Australia’s energy sector has a new onshore producer: microcap Bass Oil (ASX:BAS).
The acquisitions have been in the works since May this year, and Bass Oil is now finally at the stage of getting its last formal registration with the energy regulator.
Bass Oil now boasts acreage of 2,259km² overlying the prolific Cooper Basin hydrocarbon province. Not only does this make Bass Oil Australia’s newest onshore producer, but one of the largest Cooper Basin landholders to boot.
With the land firmly in the company’s pocket, it intends to get straight to work recompleting the Worrior-11 well, located in the basin’s Worrior oil field, now owned and operated by Bass.
The company expects the recompletion of the well to boost production from its current rate of 75 barrels of oil per day (bopd) to between 300-500bopd.
Even with Brent crude oil prices having dropped below USD$100/bbl on the back of a Chinese factory activity slowdown, the company still stands to make up to $9m in revenues over the twelve months following production upgrades.
As Bass boosts oil output from Worrior, it is also seeking to develop the Kiwi gas deposit, also located in the Cooper Basin.
In mid-June, Bass Oil launched its feasibility study for the Kiwi acquisition, noting at the time Australian gas prices were up 250%.

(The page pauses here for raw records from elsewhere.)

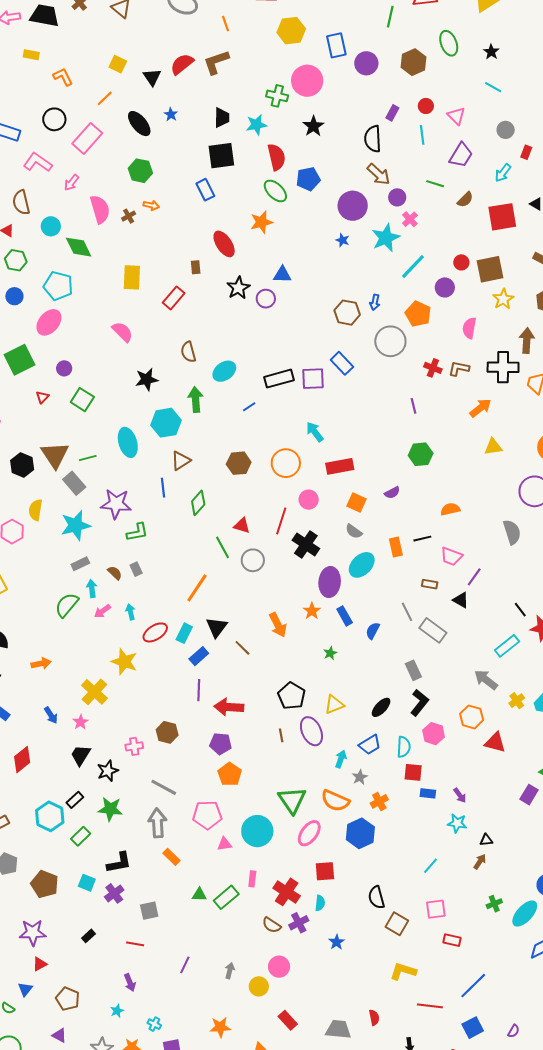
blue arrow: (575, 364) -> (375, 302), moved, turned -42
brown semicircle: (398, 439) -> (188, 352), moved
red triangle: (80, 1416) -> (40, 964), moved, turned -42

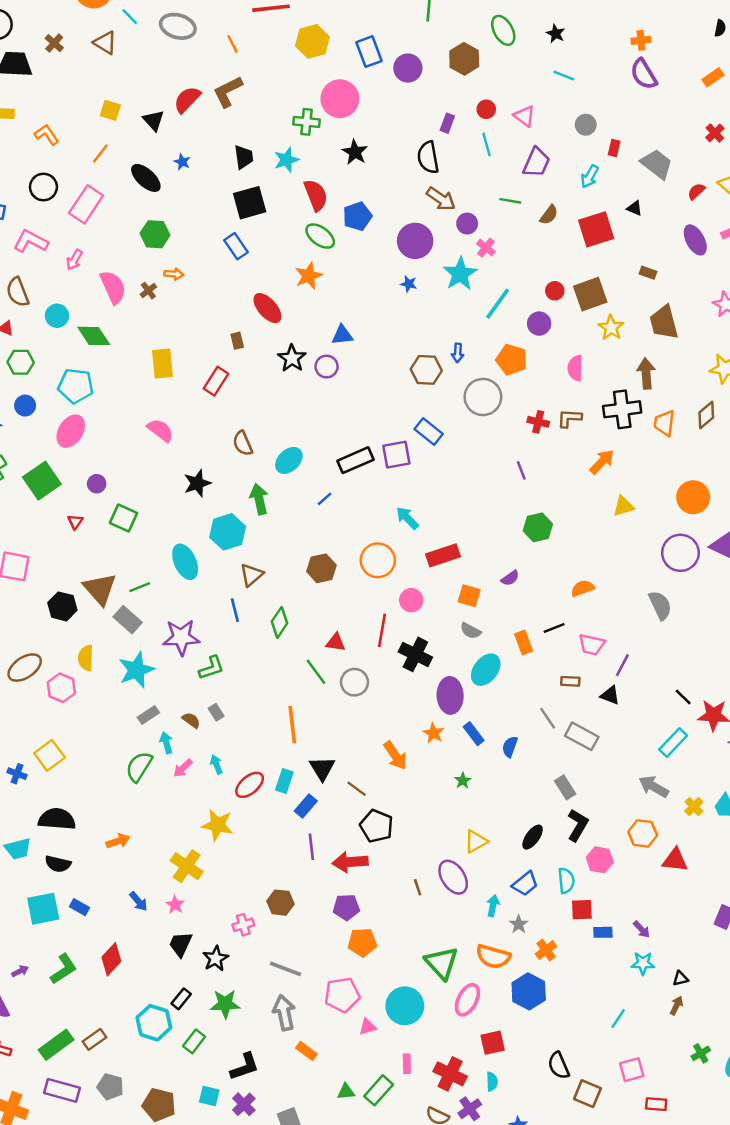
orange line: (197, 588) -> (292, 725), turned -32
black pentagon: (292, 696) -> (376, 826), moved
orange pentagon: (230, 774) -> (362, 942), turned -30

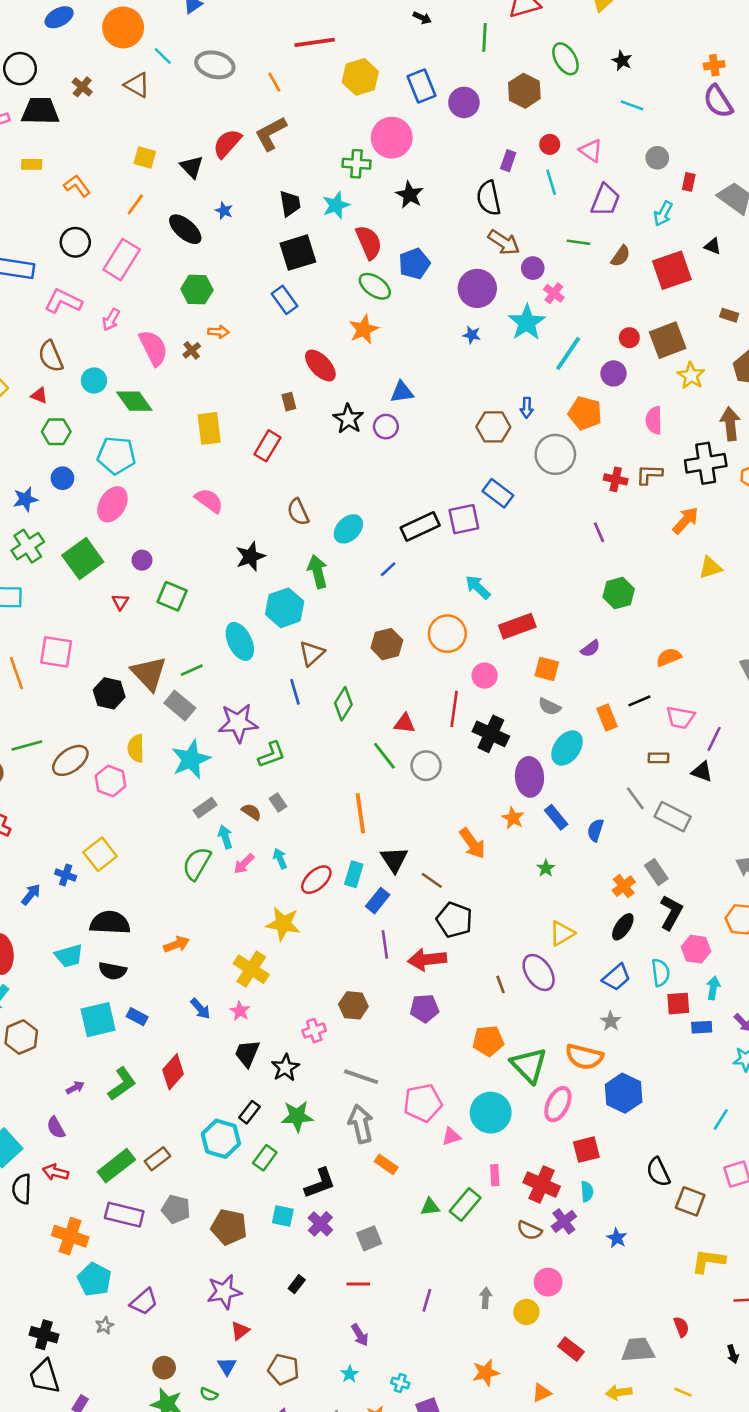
cyan arrow: (493, 906) -> (713, 988), moved
orange pentagon: (362, 942) -> (488, 1041), moved
orange cross: (546, 950) -> (624, 886), moved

Between mid-May and mid-June, wholesale east coast gas prices approached $800 per gigajoule (before pricing mechanisms.) Shortly after, AEMO intervened in the Australian gas market.
And now, Bass Oil is the beneficiary of overhead macro trends again. This week, the ABC noted Australia is projected to experience a severe gas shortage through 2023.
In June, Bass Oil noted: “the increasing price [of gas] significantly enhances the likelihood of Kiwi Gas Discovery commercialisation…[Bass] has accelerated its gas development and exploration.”
While it remains to be seen, Bass expects the Kiwi deposit to boast up to 24 billion cubic feet of gas.